代表初ゴールを決めた杉本健勇(撮影・六川則夫)
代表初ゴールを決めた杉本健勇(撮影・六川則夫)

 ハイチ代表を招いてのキリンチャレンジカップが10月10日に日産スタジアムで開催され、日本代表は倉田秋(ガンバ大阪)の2試合連続ゴールとなる先制点、杉本健勇(セレッソ大阪)の代表初ゴールで2-0とリードしながら、ハイチの反撃にあって2-3と逆転を許す。それでも、なんとか後半アディショナルタイム2分に、香川真司(ドルトムント/ドイツ)が酒井高徳(ハンブルガーSV/ドイツ)のシュートに反応して押し込み、3-3のドローに持ち込んだ。

「同じスタメンにはならない」とハリルホジッチ監督が話していたように、6日のニュージーランド戦のスタメンからハイチ戦では9人が入れ替わった。にもかかわらず前半7分、杉本の縦パスを長友佑都(インテル/イタリア)がワンタッチで折り返すと、倉田がふわりと浮かすヘッドで先制点をもたらした。ドーハの悲劇のイラク代表、オムラム・サルランの同点ゴールを想起させるゴールでもあった。

 さらに17分には倉田のシュートのこぼれ球から杉本が決めてリードを広げる。

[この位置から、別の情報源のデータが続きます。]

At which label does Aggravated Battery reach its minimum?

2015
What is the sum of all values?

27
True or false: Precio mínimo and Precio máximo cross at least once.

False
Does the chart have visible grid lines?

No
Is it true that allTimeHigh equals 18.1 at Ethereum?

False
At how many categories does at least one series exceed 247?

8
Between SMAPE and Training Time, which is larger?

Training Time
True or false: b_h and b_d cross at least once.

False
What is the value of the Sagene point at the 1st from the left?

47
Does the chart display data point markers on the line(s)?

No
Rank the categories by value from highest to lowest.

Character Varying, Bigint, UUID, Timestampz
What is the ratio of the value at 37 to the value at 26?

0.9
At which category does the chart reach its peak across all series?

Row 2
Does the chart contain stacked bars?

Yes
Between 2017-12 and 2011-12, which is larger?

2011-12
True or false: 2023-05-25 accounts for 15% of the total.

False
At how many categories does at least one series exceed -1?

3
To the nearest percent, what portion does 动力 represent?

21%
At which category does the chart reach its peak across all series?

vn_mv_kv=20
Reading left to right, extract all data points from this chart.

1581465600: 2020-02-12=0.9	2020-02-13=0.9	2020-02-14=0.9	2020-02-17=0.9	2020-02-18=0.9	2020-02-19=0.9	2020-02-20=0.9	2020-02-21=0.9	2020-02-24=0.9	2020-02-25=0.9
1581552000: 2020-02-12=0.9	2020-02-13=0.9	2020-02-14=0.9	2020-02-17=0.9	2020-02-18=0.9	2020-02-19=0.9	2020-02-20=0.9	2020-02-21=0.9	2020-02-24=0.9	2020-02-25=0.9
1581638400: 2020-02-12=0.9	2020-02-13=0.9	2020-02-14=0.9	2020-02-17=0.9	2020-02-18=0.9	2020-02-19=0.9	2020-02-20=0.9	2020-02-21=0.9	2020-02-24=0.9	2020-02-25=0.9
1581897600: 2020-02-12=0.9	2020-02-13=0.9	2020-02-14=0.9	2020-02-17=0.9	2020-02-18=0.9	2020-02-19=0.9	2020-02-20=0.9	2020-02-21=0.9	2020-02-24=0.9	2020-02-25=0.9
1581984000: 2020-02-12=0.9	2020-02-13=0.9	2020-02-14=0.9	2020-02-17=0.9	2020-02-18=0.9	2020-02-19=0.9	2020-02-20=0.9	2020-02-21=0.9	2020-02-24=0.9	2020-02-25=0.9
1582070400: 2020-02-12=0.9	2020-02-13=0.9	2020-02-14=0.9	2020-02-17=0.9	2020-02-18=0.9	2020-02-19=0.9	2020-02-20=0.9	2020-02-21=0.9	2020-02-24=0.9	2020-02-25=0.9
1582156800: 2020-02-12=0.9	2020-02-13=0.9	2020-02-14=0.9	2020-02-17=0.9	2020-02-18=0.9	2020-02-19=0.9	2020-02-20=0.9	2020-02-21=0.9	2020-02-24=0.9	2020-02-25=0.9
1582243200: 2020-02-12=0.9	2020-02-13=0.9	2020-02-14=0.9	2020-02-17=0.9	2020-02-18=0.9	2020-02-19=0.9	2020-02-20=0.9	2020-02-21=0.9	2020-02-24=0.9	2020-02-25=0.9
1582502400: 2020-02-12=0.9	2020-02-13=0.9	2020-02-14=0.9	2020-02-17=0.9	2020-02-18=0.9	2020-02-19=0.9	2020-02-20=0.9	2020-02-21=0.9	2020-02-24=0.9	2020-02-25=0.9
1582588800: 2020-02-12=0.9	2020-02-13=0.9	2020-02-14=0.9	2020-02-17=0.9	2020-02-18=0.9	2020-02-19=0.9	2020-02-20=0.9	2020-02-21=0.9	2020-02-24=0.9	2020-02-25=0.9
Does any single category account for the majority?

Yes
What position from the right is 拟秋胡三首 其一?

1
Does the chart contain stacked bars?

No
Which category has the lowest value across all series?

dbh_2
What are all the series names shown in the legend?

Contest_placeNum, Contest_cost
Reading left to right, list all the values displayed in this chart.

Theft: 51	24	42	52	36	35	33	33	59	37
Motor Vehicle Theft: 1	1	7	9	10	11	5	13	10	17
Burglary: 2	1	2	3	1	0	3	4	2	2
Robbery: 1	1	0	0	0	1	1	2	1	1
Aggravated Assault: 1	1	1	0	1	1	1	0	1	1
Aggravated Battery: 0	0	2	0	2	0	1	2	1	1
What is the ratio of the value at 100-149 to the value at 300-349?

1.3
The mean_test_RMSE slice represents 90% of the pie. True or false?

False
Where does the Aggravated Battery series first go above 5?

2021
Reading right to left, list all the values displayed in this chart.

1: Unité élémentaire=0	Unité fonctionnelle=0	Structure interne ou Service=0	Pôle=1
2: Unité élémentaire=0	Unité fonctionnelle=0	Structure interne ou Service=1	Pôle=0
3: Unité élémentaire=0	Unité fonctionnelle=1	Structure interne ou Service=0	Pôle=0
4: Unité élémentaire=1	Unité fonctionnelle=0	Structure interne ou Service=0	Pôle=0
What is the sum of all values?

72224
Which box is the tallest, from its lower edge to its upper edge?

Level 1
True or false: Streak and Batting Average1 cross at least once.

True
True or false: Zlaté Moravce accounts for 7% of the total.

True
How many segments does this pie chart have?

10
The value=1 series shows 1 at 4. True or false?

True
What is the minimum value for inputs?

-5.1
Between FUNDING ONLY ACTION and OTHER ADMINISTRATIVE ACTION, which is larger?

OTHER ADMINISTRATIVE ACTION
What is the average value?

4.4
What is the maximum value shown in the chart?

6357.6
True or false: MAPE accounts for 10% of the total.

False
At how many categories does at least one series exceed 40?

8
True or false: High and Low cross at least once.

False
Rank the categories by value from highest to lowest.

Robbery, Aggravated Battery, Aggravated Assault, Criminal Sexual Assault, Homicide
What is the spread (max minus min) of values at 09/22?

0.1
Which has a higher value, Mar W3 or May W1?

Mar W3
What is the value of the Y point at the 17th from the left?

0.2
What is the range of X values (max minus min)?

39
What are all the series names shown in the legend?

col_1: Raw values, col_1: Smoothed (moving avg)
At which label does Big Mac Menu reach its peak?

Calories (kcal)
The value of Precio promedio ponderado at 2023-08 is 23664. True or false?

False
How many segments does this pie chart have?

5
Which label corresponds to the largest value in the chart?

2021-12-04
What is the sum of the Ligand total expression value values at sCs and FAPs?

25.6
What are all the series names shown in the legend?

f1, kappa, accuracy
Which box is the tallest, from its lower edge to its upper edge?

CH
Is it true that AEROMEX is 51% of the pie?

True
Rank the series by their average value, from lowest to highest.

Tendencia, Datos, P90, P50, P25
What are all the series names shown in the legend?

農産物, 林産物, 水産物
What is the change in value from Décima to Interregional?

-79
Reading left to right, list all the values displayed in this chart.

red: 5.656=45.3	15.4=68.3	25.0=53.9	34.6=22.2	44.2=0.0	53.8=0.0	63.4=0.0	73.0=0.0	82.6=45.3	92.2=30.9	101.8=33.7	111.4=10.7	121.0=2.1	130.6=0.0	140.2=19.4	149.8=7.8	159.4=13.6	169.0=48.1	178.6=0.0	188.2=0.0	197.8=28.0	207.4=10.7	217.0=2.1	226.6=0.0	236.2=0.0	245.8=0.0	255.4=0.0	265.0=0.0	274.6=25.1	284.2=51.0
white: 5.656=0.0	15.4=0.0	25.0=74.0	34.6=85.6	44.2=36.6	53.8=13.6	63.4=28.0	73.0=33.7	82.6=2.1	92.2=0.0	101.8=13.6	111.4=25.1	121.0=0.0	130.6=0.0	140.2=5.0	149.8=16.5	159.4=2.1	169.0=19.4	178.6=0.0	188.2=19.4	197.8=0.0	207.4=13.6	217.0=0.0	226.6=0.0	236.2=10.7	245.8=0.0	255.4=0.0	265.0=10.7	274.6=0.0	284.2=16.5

立ち上がりのハイチはマンマークがルーズで、攻撃は1トップの21歳の巨漢FWデュカン・ナゾンにロングボールを供給するだけ。日本のゴールラッシュも期待された前半の立ち上がりだった。

 しかし前半28分にケビン・ラフランスに1点を返されると、後半8分には素早いFKのリスタートからナゾンに決められて2-2の同点に。さらに後半33分には再びナゾンにミドルシュートを沈められ逆転を許した。

 後半のハイチが「アグレッシブにボールホルダーにプレスをかけると嫌がっていたので、後半はより強くした」(マルク・コラ監督)こともあるが、日本は「何人かの選手は精神的にパニックになった。気が緩んだ選手もいて、全力で帰らない選手がいた。メンタル面で脆さが見えた。それが一番のショックだった」とハリルホジッチ監督が述べたように、日本が自滅した試合でもあった。

 ワールドカップ出場を決めている日本の選手たちにとって、10月のキリンチャレンジカップ2試合と、11月の欧州遠征、そして12月の東アジアカップは、ロシア行きの切符を争うサバイバルの場でもある。乾貴士(エイバル/スペイン)が「点を決めている選手か、所属チームが上位にいないと代表に呼ばれない」と評したように、攻撃陣には結果が求められた。

 その点、以前に「前半から出ていれば違った結果になったかもしれない。交代だと流れを変えないといけないので難しい」と話していた杉本は初のスタメンで結果を出したし、倉田もこの2試合で2ゴールを決めた。しかしながら途中交代の原口元気(ヘルタ・ベルリン/ドイツ)の「(ハイチは)組織的ではないが、パワーとかスピードはある。やってみないと分からないが、いいチームかもしれない」という不安が的中する形となってしまった。